#### Exercise description
Among the entries below, find each line holding "Secure" and return it.

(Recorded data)
========

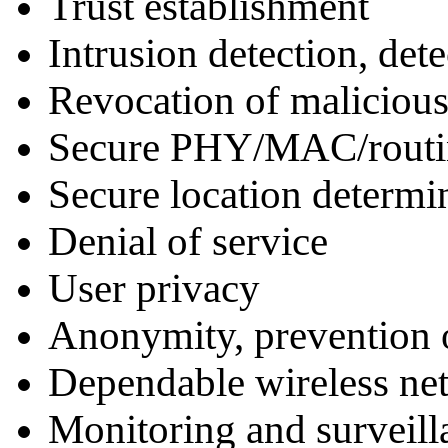
Trust establishment
Intrusion detection, det
Revocation of malicious
Secure PHY/MAC/routin
Secure location determi
Denial of service
User privacy
Anonymity, prevention of
Dependable wireless n
Monitoring and surveill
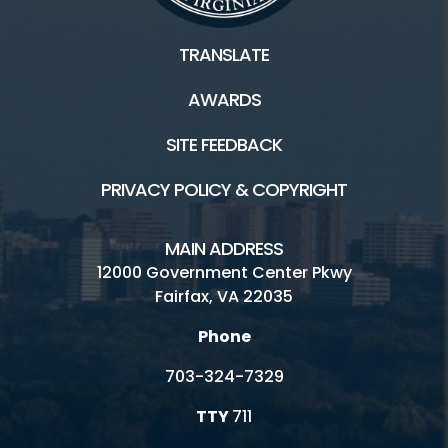
TRANSLATE
AWARDS
SITE FEEDBACK
PRIVACY POLICY & COPYRIGHT
MAIN ADDRESS
12000 Government Center Pkwy
Fairfax, VA 22035
Phone
703-324-7329
TTY
711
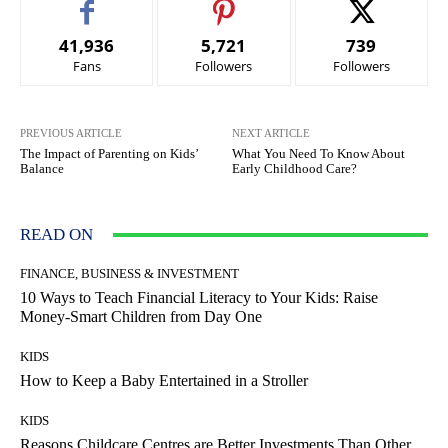
41,936
5,721
739
Fans
Followers
Followers
PREVIOUS ARTICLE
NEXT ARTICLE
The Impact of Parenting on Kids’
What You Need To Know About
Balance
Early Childhood Care?
READ ON
FINANCE, BUSINESS & INVESTMENT
10 Ways to Teach Financial Literacy to Your Kids: Raise
Money-Smart Children from Day One
KIDS
How to Keep a Baby Entertained in a Stroller
KIDS
Reasons Childcare Centres are Better Investments Than Other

========

#### Task solution
Secure PHY/MAC/routin
Secure location determi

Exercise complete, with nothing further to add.